MOBILE, Ala. _ USC quarterback Carson Palmer is saying all the right things.

No, he's not looking to pull a "John Elway," and engineer a trade so the Bengals don't take him with the No. 1 pick.

"Not that. Whoever takes me, I'll go," said Palmer here at the Senior Bowl. "I'll work as hard as I can. It doesn't matter to me. I just want to have a chance to play in the NFL."

David Dunn, his agent, seconded the motion Monday as his client prepared for his first practice for Saturday's game, which is played largely for the pro scouts.

"If it's Cincinnati, that's fine," Dunn said.

Of course, what else are they going to say? And the man who is going to have a huge say if they do take a quarterback has yet to be hired.

But maybe the other guy with with the other huge say offered a slight clue

Monday. Bengals President Mike Brown chose to attend the South's practice, where he would not only see Palmer, but two other pretty good quarterbacks in Chris Simms of Texas and Kliff Kingsbury of Texas Tech.

But with his size and strength, the 6-5, 235-pound Palmer is viewed by many as the only quarterback worthy of the top pick, which would be the third straight year with Mike Vick going to Atlanta two years ago and David Carr to Houston last year.

"(Palmer) doesn't have the natural instincts that Carr has," said one NFL general manager. "But he's probably got more raw talent than most guys you'll see. He's not going to come in and play right away, but he does have some excellent skills."

Palmer is showing a competitive streak by just showing up and putting his mega signing bonus on the line by playing.

"I never once thought about not coming," Palmer said. "Ever since I got the invite, I've really been happy about it. I'm looking at the opportunity to compete with the best guys in the country and learn the pro style offense of the Lions. Just have the opportunity to learn some new things and compete against some great guys."

The Lions' staff is coaching the South and the Texans are working with the North, but the Bengals' coaches were supposed to get the North because under new Senior Bowl rules the staffs with the two top picks in the draft get to coach the teams. But the Texans took their place when Bengals head coach Dick LeBeau got fired and put the staff in flux.

If the Bengals do draft Palmer, they probably won't do what they did with David Klingler and Akili Smith and play him fairly early in his rookie season. Not with Jon Kitna coming off a good season. But they would probably ease Palmer in behind Kitna by his second year, which would be the last year of Kitna's deal.

"I'd love to have a chance to really learn and absorb an offense, but you never know what's going to happen," Palmer said. "If you get thrown in the fire early and have to experience it, that would be good, too, so I don't really know that yet."

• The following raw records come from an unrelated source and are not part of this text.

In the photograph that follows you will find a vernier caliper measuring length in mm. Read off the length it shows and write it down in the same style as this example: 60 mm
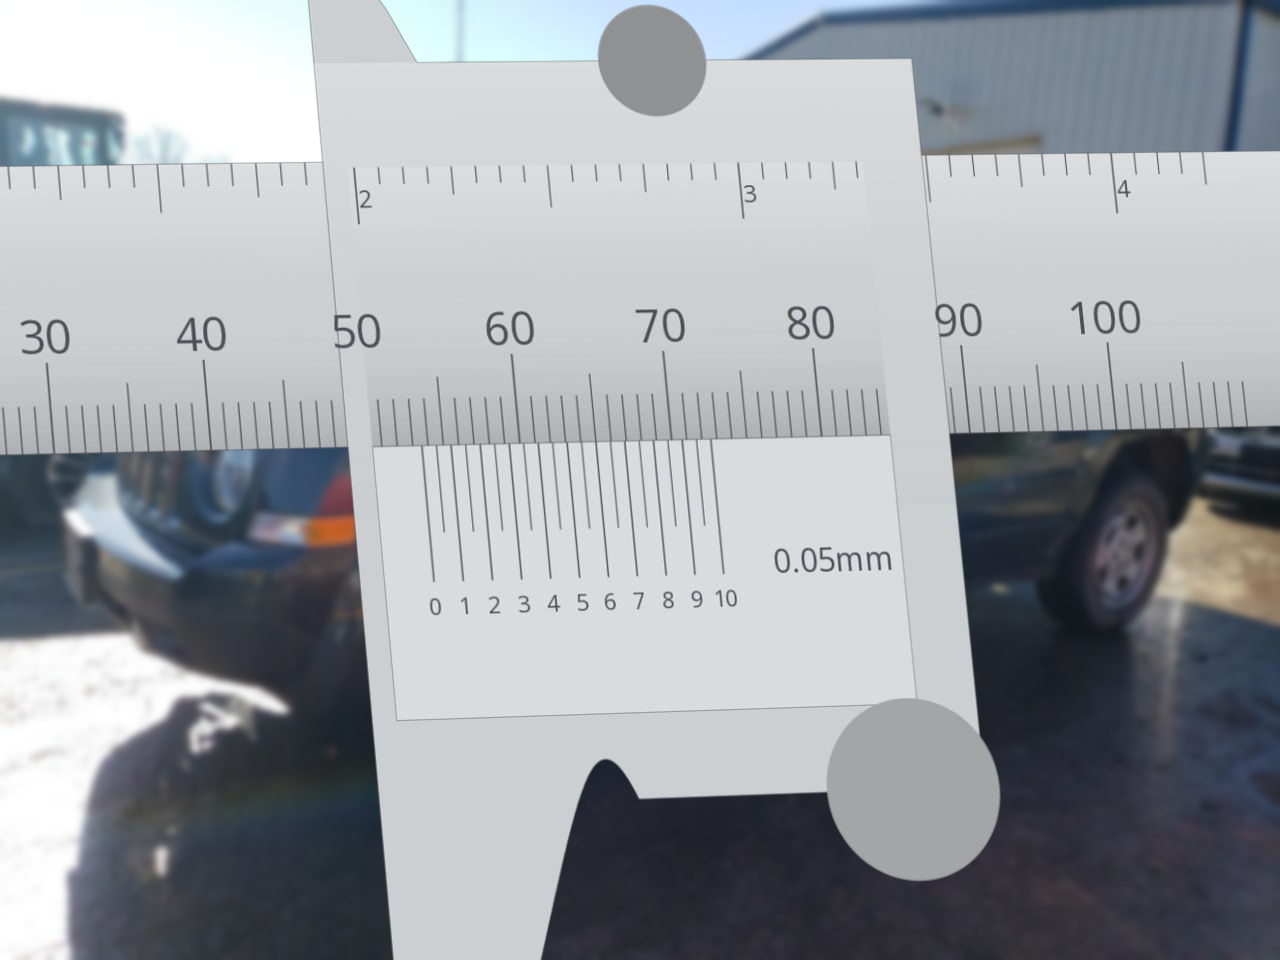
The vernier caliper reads 53.6 mm
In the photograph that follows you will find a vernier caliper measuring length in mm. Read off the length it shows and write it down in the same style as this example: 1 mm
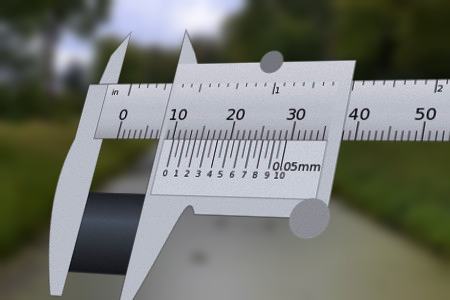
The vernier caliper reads 10.2 mm
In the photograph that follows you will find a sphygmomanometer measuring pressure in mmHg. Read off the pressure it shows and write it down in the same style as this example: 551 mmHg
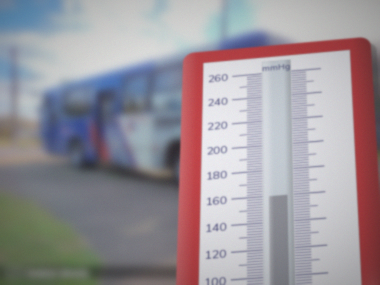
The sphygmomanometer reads 160 mmHg
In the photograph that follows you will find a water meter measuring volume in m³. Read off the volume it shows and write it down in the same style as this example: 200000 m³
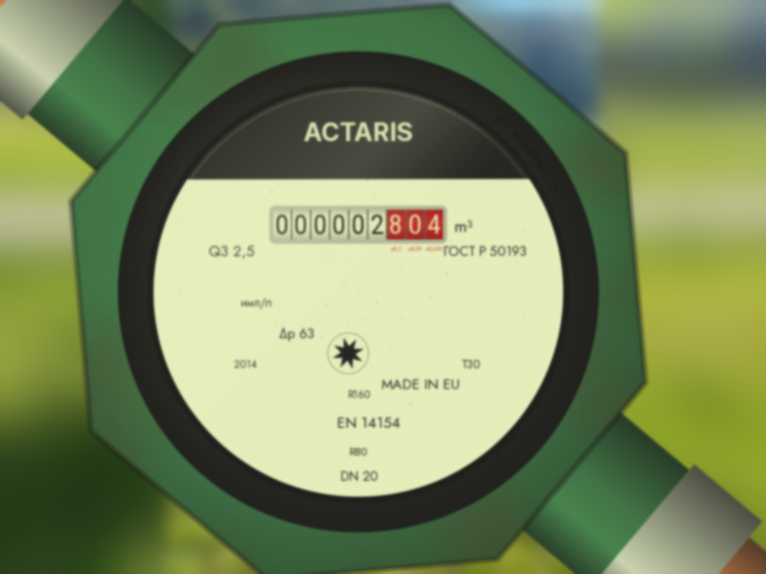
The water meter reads 2.804 m³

If he has been coached to be politically correct, you'd have to say his pro debut has been seamless. No, he has never been to Cincinnati, but he's heard the names.

"I know they have guys like Peter Warrick and Corey Dillon and a bunch of talented guys, so it's a very talented team," he said.

PERRY MEETS WITH STEELERS: Bengals safeties coach Darren Perry, who played all but one of his nine seasons with the Steelers, could be headed back to Pittsburgh. The Bengals gave permission to Perry to talk with the Steelers and he planned to do so Monday, fueling more speculation that the Bengals are going to have virtually a new slate of coaches on defense because they plan to hire defensive guru Marvin Lewis as head coach.

But Perry also thinks he'd be a good fit with Lewis. They both broke into the NFL in Pittsburgh in 1992,

Perry as an eighth-round pick and Lewis as the linebackers coach. Lewis broke in under Dom Capers and former Bengals head coach Dick LeBeau, when the zone-blitz trend was born.

"I'm sure his concepts are similar. I don't think he's changed that much. It'd be a good fit," Perry said. "It all started back there in '92, I can't imagine it would be all that much different. And Marvin has done well adding some things and using a 3-4 or 4-3 depending on his personnel."

Perry thinks Lewis would be a good call for a head coach because he saw him work to get the respect of some very good players.

"I remember as a rookie hearing the guys complaining some about how hard he worked them," Perry said. "But in the end, I think they gained more respect for him. He didn't back down from those guys one bit."

Perry looks at the varying big-time players Lewis has coached: Greg Lloyd, Kevin Greene, Ray Lewis and says, "He's coached personalities, but he was able to deal with them and get them to play at a high level."